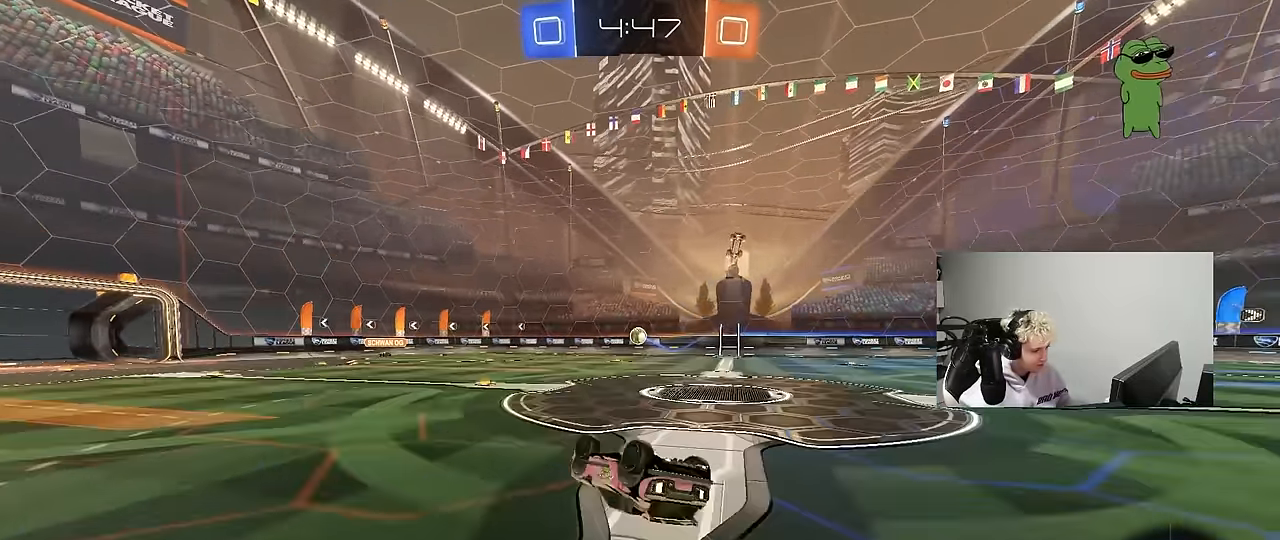
{"keys": [], "mouse": [], "mouse_move": "still", "events": [[50, "s", "down"], [283, "s", "up"], [283, "shift", "up"], [333, "d", "up"]]}
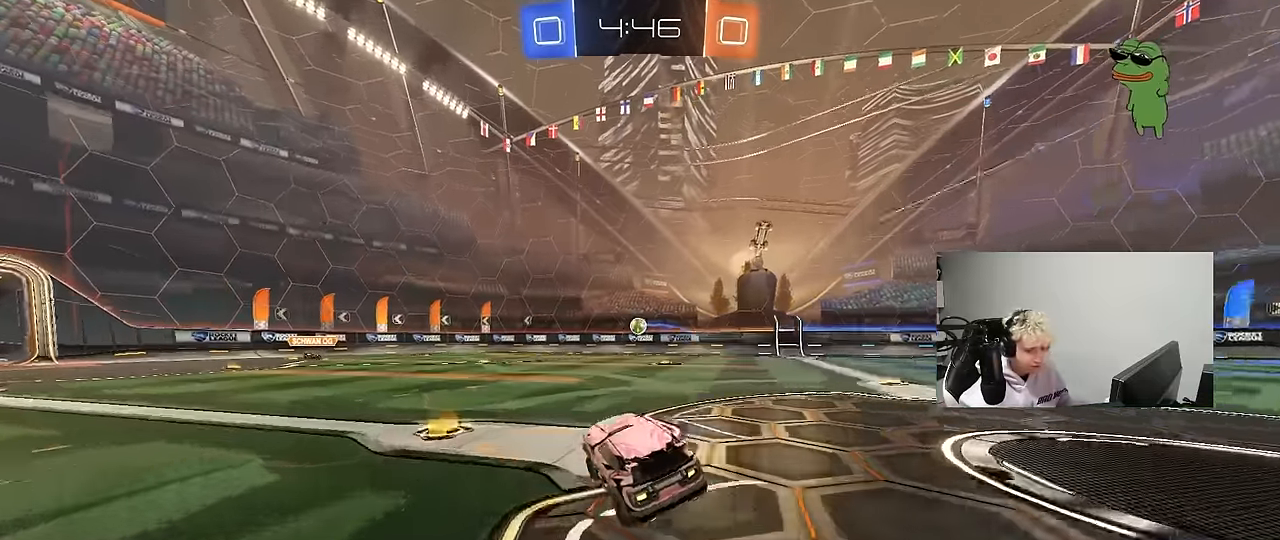
{"keys": ["d", "w"], "mouse": [], "mouse_move": "still", "events": [[67, "w", "down"], [100, "a", "down"], [200, "a", "up"], [300, "mouse_left", "down"], [383, "mouse_left", "up"], [483, "d", "down"]]}
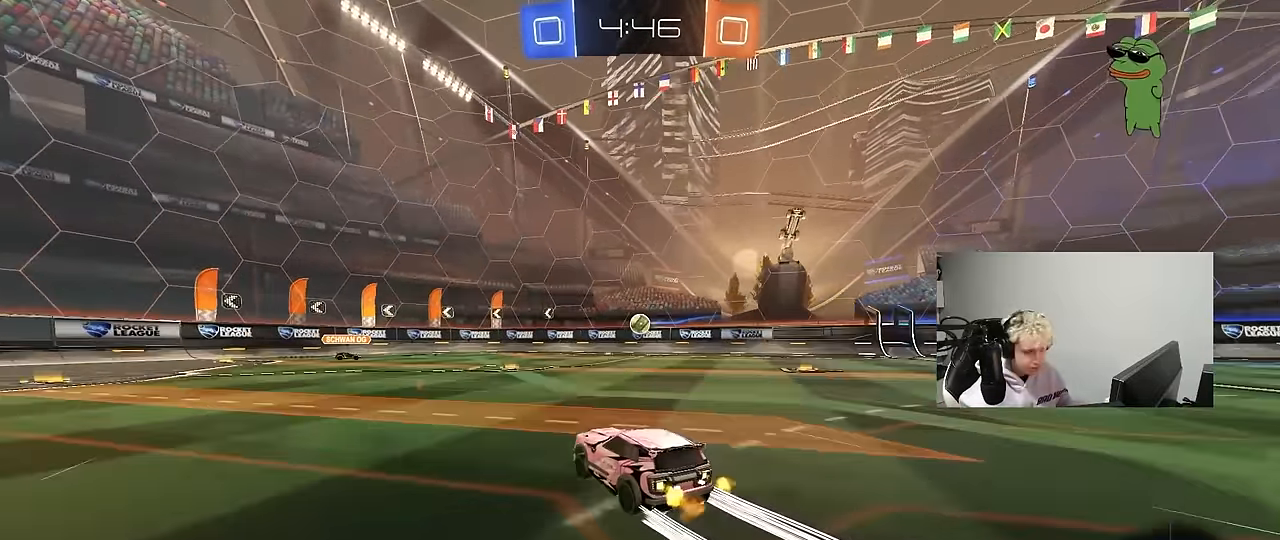
{"keys": ["d", "w"], "mouse": [], "mouse_move": "still", "events": [[83, "d", "up"], [400, "d", "down"]]}
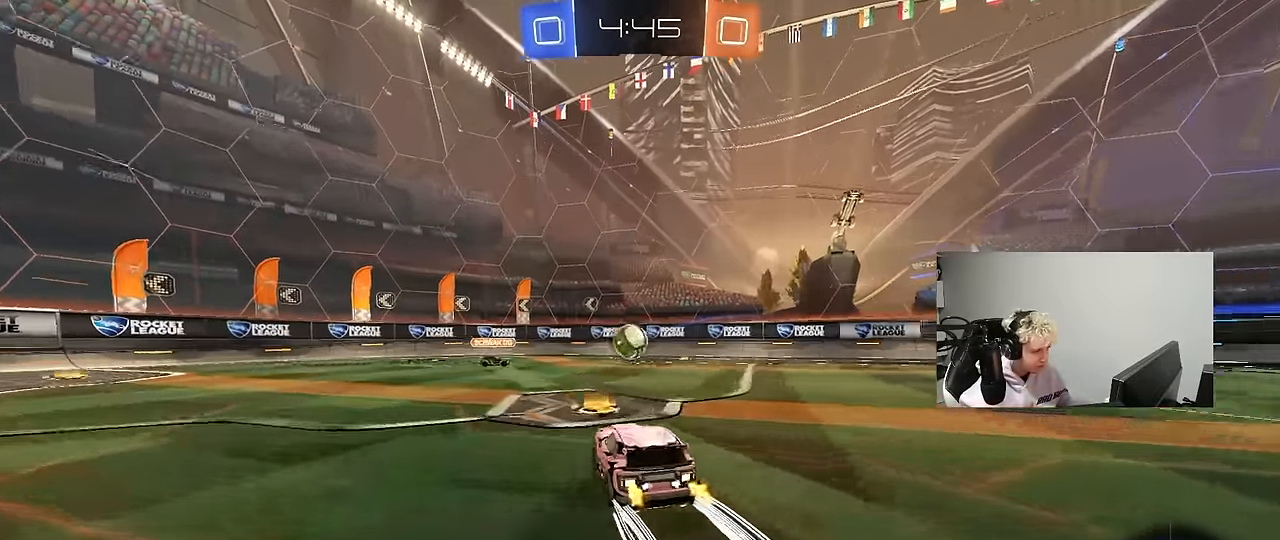
{"keys": ["d", "w"], "mouse": ["left"], "mouse_move": "still", "events": [[50, "mouse_left", "down"], [133, "d", "up"], [183, "mouse_left", "up"], [233, "d", "down"], [283, "mouse_left", "down"], [317, "space", "down"], [417, "mouse_left", "up"], [467, "mouse_left", "down"], [467, "space", "up"]]}
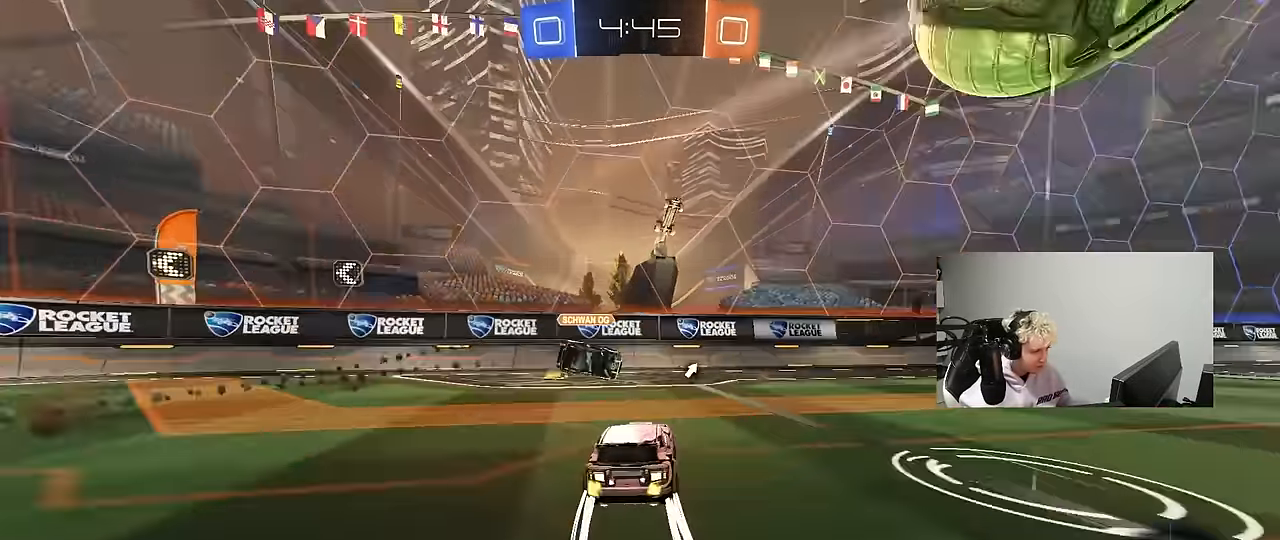
{"keys": ["w"], "mouse": [], "mouse_move": "still", "events": [[150, "shift", "down"], [200, "mouse_left", "up"], [250, "shift", "up"], [300, "space", "down"], [350, "d", "up"], [433, "space", "up"]]}
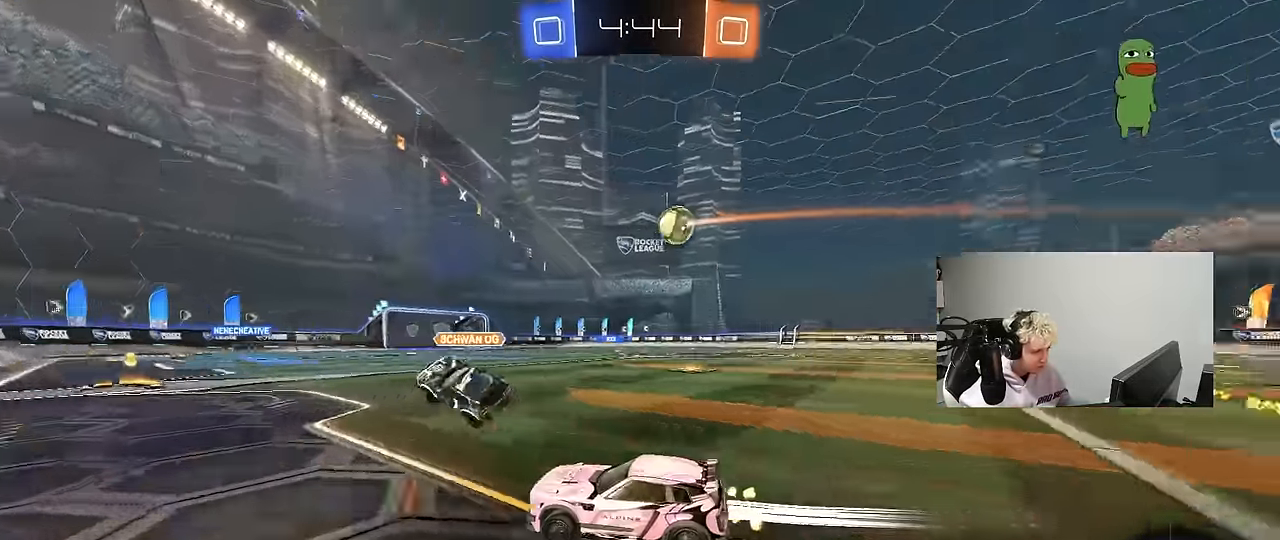
{"keys": ["w"], "mouse": [], "mouse_move": "still", "events": [[33, "d", "down"], [167, "mouse_left", "down"], [217, "d", "up"], [333, "mouse_left", "up"], [350, "d", "down"], [450, "d", "up"]]}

**Instructions to follow**
Search the listing for the word "shift", and copy every line in which it is found.

**Response area**
{"keys": [], "mouse": [], "mouse_move": "still", "events": [[50, "s", "down"], [283, "s", "up"], [283, "shift", "up"], [333, "d", "up"]]}
{"keys": ["w"], "mouse": [], "mouse_move": "still", "events": [[150, "shift", "down"], [200, "mouse_left", "up"], [250, "shift", "up"], [300, "space", "down"], [350, "d", "up"], [433, "space", "up"]]}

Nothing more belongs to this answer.